Dr. Reagan: My second question for Tim LaHaye was how did he get interested in writing books? Here’s his response.

Tim LaHaye: I was driven with the idea of writing my messages because as a preacher I found out Sunday night back in the old days when we had Sunday night services, every Sunday night. We had crowds when other people didn’t because I was preaching on Bible prophecy and people loved Bible prophecy. And so I began to notice that when I printed my messages even mimeographed them. I look at them now they were an excuse for publication. And when I gave them out I had a bigger crowd. Well if that is what works, it works, so I would print my messages. Anyway a lady in the congregation was rushed into the hospital to have surgery and she asked that I would call on her on Monday morning. And I preached that Sunday night and her family came to church and took one of those messages on the Great White Throne Judgment and the providence of God they took it to her and left it off before they went home. And she gave it to the lady next to her. So on Monday morning when I buzzed into her at Mercy, it was a Catholic hospital and I rush in there and she says, “Pastor would you like to meet our latest convert?” And I said, “Yay, I would.” And I look at the lady in the other bed and she said, “She accepted Jesus last night.” So we prayed with her and I gave her a little assurance. I kind of staggered out, I think I was 36 years of age at the time. I staggered outside and I leaned against the wall in a Catholic hospital, I am looking up at the crucifix of Jesus, and all the memorabilia they have. And I said, “Lord is it possible that you could use my writing?” I hadn’t thought about being a writer, never took a writer course, still haven’t taken one. And the long and the short is God spoke to me and I yielded my pen. And that is 80 books past. And God has, everywhere I go and I say this to the glory of God, people like here at this conference, I’ve had 2 or 3 people come up and say, “I want to thank you for leading my wife to Christ.” I never knew them, I thought, “Gee, wonder what their name is?” I never met them, it is through the books. And I just thank God for the ministry that He’s given me to write books.

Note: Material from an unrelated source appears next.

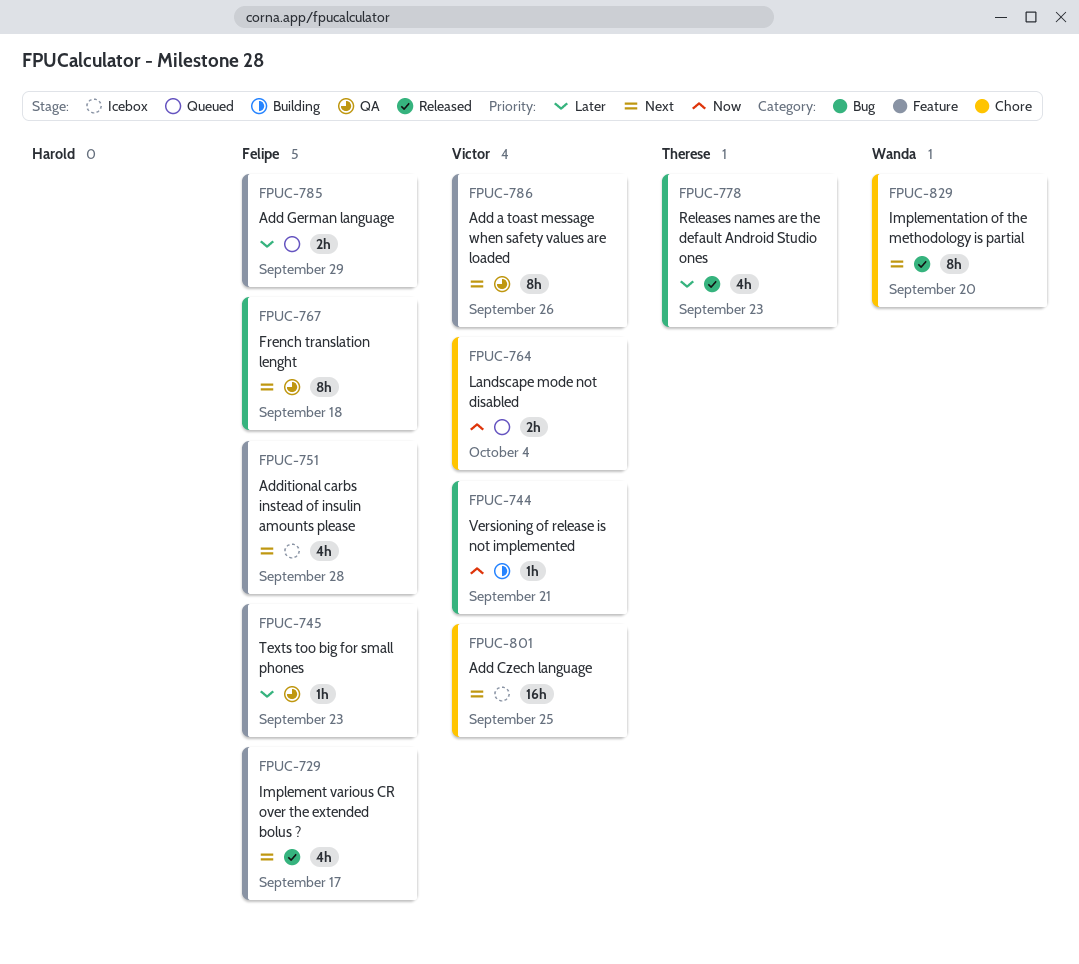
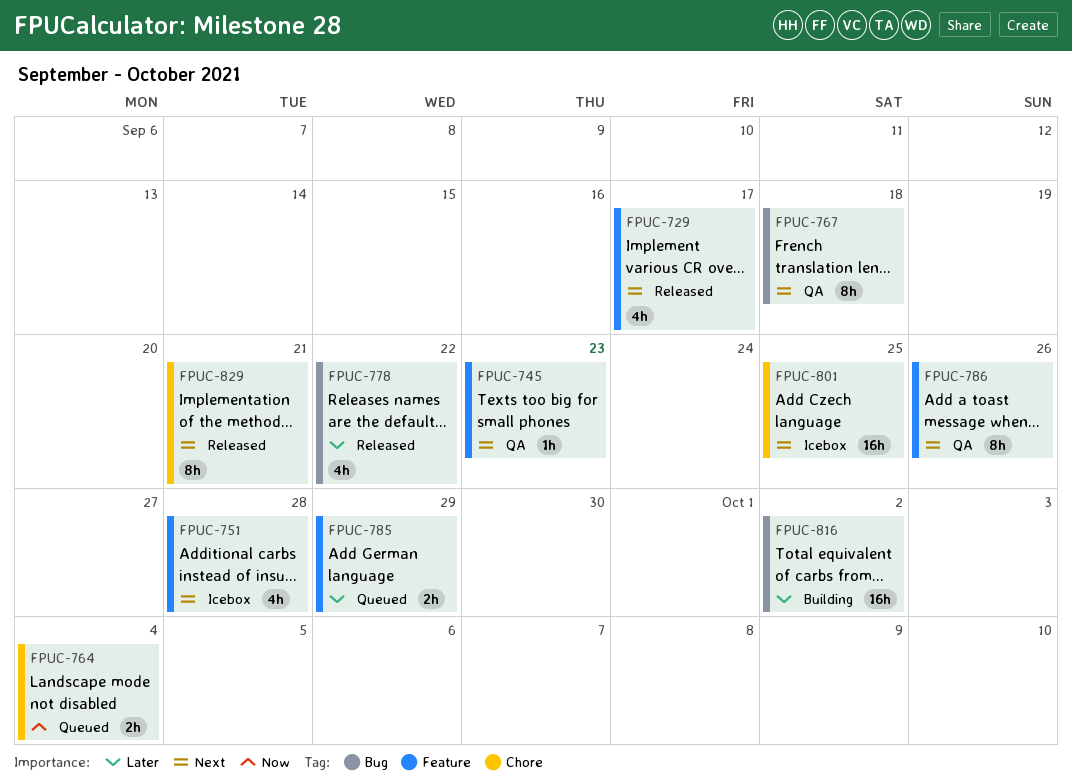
FPUC-744: present -> none
FPUC-745, priority: Later -> Next
FPUC-778, due: Sep 23 -> Sep 22
FPUC-816: none -> present
FPUC-829, due: Sep 20 -> Sep 21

Dr. Reagan: The third question I asked Tim LaHaye related to the fact that years ago when I went to Oregon to teach for a week at a Christian college, I discovered one of his first books in the college library, and to my amazement it consisted of pages that had been run off on a mimeograph machine! So, I asked him, “Early on, you did not have a publisher, did you?”

Tim LaHaye: I realized that publishing is a special art and I didn’t have the gift to be a writer and a publisher and so I prayed that the Lord would help me. But nobody would take my books I was internationally unknown. And so I had them mimeographed out and when my kids were all in high school and I paid them, can you believe this? 10 cents to collate my books. And I had them all stacked up in the garage in shelves, and then one day our youngest son, Lee came in and he got hot and wanted to open, so he opened the garage door and the breeze came in and blew those things all over everywhere. And my wife said to me, “Honey, we’ve got to get a publisher.” I said, “I couldn’t agree with you more.”

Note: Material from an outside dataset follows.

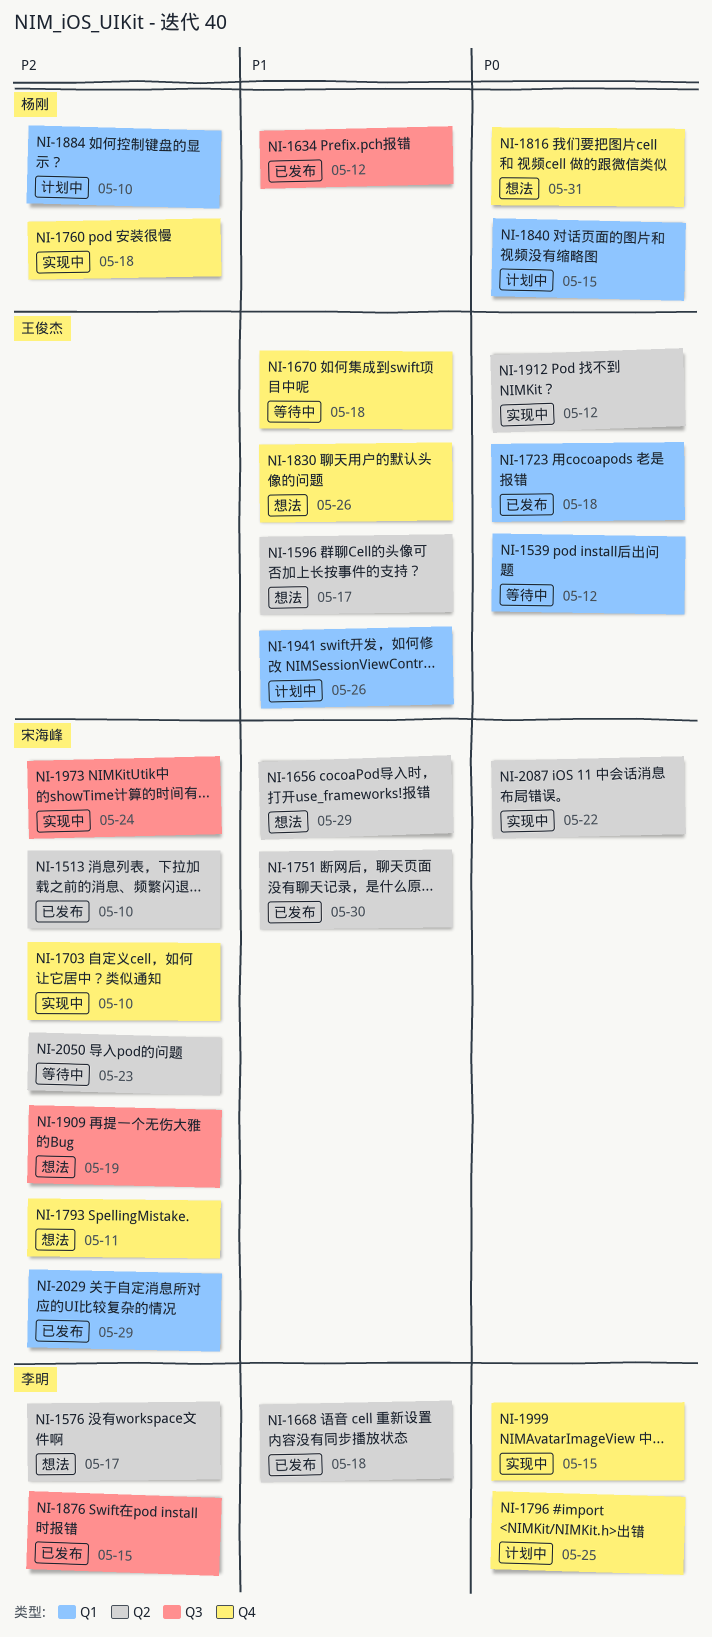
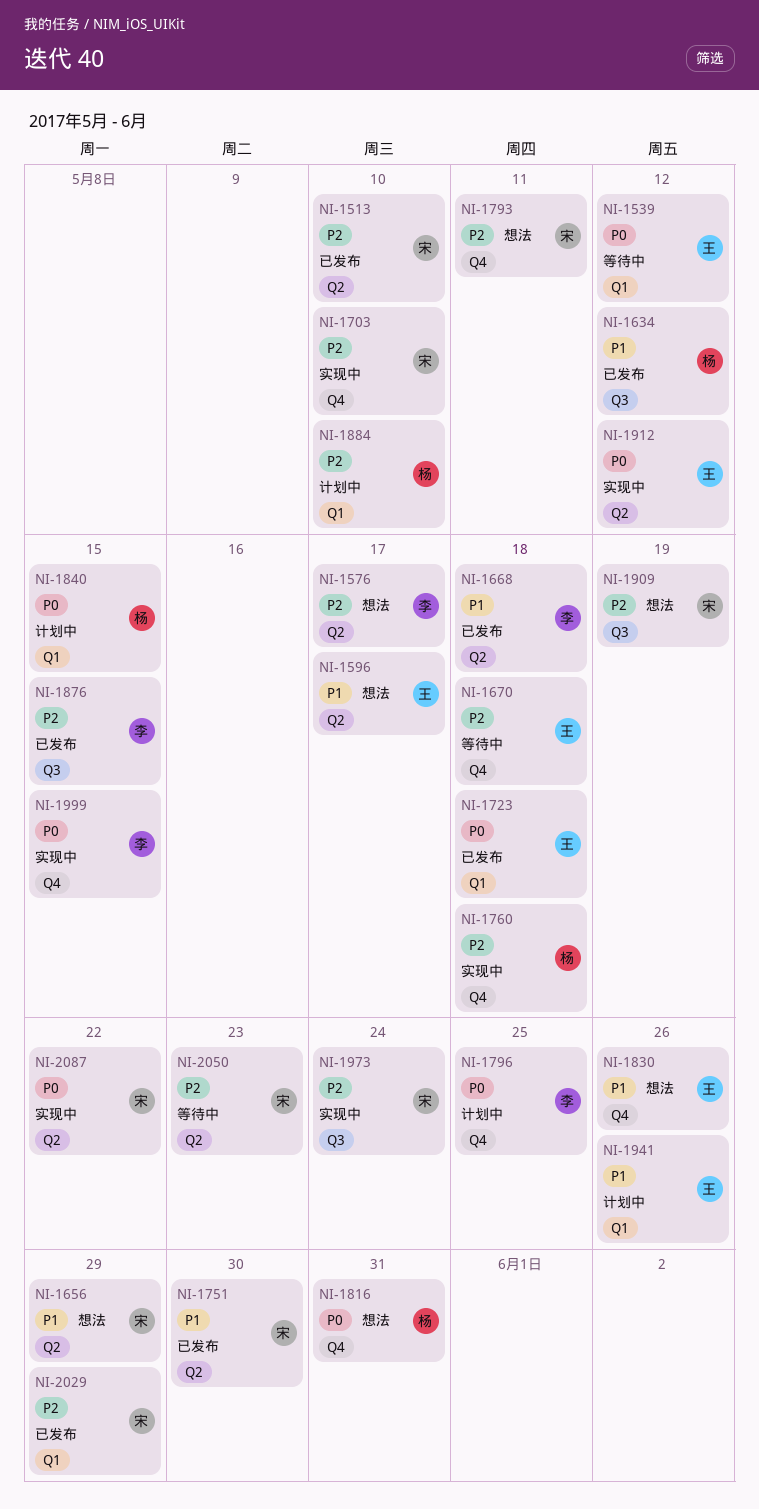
NI-1670, priority: P1 -> P2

Dr. Reagan: Well, folks, that’s our program for this week. I hope it has been a blessing to you, and I hope you will be back with us again next week when we wrap up our study of the book of Daniel by asking our forum of 16 Bible prophecy experts what they think is the fundamental prophetic message of Daniel. Until then, this is Dave Reagan speaking for Lamb & Lion Ministries, saying, “Look up, be watchful, for our Redemption is drawing near.”